SUPPLIED DATA
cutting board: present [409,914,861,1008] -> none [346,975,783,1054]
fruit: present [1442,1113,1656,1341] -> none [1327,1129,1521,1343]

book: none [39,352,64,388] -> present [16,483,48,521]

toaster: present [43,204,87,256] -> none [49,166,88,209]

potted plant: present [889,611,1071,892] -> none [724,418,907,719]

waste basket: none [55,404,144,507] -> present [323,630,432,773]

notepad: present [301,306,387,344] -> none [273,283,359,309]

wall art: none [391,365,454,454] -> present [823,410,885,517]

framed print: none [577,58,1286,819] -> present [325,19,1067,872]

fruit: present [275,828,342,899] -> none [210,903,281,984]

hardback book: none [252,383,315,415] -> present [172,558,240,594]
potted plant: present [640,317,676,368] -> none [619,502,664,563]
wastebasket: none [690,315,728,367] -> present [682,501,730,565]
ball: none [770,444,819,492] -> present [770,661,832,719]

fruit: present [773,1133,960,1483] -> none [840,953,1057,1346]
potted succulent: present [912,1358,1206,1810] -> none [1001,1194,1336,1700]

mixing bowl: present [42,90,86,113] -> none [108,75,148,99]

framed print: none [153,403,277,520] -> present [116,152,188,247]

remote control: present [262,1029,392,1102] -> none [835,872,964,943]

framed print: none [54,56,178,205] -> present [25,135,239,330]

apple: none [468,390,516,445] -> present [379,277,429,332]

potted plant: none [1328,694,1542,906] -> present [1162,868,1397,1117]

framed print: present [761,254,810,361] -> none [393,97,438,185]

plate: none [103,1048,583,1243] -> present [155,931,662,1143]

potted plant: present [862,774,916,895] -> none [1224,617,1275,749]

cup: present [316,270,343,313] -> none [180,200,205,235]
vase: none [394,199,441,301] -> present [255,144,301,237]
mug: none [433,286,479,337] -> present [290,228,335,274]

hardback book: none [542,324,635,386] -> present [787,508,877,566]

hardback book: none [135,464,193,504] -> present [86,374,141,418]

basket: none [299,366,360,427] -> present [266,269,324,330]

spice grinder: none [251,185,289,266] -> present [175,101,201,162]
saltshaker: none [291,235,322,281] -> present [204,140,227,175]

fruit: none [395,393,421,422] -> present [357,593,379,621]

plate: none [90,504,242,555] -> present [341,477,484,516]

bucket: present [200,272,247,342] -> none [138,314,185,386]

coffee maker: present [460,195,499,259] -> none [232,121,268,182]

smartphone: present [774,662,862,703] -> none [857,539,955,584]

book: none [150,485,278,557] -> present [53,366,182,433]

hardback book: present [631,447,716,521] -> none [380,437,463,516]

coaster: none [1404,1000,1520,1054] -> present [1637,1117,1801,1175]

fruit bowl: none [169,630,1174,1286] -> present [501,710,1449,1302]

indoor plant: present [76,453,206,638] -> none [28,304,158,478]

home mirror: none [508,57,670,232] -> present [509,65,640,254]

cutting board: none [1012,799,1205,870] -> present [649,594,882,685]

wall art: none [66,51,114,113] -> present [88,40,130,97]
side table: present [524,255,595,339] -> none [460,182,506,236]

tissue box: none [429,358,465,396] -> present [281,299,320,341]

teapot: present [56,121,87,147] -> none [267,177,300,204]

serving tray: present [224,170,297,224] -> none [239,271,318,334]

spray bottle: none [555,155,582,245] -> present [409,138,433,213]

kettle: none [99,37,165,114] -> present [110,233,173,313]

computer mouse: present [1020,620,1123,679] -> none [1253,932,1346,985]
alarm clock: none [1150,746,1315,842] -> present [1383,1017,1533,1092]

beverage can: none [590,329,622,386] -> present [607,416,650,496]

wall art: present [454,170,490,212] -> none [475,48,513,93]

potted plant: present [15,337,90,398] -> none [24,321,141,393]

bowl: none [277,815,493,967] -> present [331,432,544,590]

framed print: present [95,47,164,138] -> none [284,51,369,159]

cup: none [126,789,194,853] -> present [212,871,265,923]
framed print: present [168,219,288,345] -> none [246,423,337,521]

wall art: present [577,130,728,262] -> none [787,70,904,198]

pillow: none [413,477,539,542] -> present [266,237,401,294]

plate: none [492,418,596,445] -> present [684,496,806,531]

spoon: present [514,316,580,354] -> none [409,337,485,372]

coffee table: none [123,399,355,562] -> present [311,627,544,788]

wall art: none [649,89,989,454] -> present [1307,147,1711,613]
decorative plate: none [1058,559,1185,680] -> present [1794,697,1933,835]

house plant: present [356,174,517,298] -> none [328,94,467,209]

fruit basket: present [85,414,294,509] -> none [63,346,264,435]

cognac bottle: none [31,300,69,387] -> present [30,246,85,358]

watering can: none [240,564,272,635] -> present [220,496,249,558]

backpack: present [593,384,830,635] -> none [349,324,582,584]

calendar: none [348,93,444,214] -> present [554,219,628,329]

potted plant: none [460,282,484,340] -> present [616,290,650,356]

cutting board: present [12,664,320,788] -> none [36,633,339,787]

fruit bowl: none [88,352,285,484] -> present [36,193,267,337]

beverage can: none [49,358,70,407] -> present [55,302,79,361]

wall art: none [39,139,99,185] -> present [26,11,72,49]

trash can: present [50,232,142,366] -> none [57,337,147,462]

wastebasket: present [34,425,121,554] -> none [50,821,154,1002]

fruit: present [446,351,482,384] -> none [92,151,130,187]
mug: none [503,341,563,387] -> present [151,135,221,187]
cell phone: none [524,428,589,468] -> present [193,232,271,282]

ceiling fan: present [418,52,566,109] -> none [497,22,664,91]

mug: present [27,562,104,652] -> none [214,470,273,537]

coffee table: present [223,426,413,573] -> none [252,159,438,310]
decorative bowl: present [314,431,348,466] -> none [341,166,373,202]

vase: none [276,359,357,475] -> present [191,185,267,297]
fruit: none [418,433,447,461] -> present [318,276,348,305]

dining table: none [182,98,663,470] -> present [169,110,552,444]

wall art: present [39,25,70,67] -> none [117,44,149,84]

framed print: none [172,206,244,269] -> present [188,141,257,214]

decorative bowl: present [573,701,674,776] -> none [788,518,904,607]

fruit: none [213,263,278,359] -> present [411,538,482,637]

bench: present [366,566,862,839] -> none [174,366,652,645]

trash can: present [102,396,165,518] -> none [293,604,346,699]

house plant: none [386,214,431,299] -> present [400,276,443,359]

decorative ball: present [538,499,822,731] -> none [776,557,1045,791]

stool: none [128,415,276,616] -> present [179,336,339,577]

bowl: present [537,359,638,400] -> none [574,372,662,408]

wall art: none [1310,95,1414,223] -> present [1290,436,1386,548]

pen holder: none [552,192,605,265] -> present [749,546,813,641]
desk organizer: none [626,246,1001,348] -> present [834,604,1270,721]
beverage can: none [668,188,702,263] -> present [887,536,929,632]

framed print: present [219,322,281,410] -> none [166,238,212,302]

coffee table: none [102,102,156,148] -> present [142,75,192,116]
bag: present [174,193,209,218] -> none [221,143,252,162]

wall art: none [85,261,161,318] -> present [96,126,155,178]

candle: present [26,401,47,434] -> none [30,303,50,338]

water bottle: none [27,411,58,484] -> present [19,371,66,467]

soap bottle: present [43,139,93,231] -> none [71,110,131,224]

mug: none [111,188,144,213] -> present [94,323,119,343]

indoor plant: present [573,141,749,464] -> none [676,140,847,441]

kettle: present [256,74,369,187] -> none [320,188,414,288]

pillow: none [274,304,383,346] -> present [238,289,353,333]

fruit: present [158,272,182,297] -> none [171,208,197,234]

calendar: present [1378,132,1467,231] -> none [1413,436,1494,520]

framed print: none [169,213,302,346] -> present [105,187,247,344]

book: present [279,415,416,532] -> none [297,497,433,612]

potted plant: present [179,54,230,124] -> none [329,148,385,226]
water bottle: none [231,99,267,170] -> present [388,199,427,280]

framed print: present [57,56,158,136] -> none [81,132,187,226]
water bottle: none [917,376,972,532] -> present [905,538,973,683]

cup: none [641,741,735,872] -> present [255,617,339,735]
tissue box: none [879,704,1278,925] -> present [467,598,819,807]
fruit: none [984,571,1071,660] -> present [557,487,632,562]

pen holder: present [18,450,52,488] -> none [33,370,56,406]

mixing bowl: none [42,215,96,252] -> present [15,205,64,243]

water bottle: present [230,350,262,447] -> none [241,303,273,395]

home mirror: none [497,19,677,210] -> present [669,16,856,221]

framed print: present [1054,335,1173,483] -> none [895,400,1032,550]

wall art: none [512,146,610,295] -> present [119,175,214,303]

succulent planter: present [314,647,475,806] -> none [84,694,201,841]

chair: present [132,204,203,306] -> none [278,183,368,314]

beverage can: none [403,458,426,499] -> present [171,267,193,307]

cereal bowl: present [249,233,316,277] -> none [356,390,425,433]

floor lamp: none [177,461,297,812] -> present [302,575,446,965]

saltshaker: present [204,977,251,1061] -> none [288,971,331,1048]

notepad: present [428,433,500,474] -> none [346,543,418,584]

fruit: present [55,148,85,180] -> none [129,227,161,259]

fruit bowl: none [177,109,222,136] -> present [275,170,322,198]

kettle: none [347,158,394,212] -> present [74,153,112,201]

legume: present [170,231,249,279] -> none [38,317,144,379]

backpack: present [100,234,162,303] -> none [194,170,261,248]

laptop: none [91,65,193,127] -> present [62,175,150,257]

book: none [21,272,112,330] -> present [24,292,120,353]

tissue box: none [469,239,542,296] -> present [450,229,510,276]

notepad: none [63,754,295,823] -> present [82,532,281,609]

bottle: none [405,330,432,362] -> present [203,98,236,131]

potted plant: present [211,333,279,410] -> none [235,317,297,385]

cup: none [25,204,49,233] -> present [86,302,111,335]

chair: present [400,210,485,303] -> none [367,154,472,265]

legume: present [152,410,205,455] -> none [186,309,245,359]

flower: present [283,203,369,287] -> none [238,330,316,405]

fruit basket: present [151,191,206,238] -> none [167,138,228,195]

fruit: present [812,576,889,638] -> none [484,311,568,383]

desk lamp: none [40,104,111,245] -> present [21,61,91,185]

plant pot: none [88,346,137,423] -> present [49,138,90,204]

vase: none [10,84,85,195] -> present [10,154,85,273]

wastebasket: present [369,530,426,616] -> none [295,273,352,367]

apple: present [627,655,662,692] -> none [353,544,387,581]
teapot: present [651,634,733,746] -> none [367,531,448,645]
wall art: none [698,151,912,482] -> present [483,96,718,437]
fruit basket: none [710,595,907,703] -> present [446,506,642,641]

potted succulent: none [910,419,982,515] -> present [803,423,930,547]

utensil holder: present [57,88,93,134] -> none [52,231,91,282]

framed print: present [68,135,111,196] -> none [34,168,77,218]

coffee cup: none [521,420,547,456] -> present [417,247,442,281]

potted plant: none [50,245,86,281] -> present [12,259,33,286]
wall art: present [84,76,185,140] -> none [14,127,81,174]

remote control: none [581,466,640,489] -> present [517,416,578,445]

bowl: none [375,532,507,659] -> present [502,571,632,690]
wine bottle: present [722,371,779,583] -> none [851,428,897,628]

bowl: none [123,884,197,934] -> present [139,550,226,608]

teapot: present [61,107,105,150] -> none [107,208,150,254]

WHAT YOU HAVE TO DO
Everything from the first line of the material through the line containing "fruit: present [275,828,342,899]" is to be printed exactly; lines after that are to be left out.

THE COMPLETED TASK
cutting board: present [409,914,861,1008] -> none [346,975,783,1054]
fruit: present [1442,1113,1656,1341] -> none [1327,1129,1521,1343]

book: none [39,352,64,388] -> present [16,483,48,521]

toaster: present [43,204,87,256] -> none [49,166,88,209]

potted plant: present [889,611,1071,892] -> none [724,418,907,719]

waste basket: none [55,404,144,507] -> present [323,630,432,773]

notepad: present [301,306,387,344] -> none [273,283,359,309]

wall art: none [391,365,454,454] -> present [823,410,885,517]

framed print: none [577,58,1286,819] -> present [325,19,1067,872]

fruit: present [275,828,342,899] -> none [210,903,281,984]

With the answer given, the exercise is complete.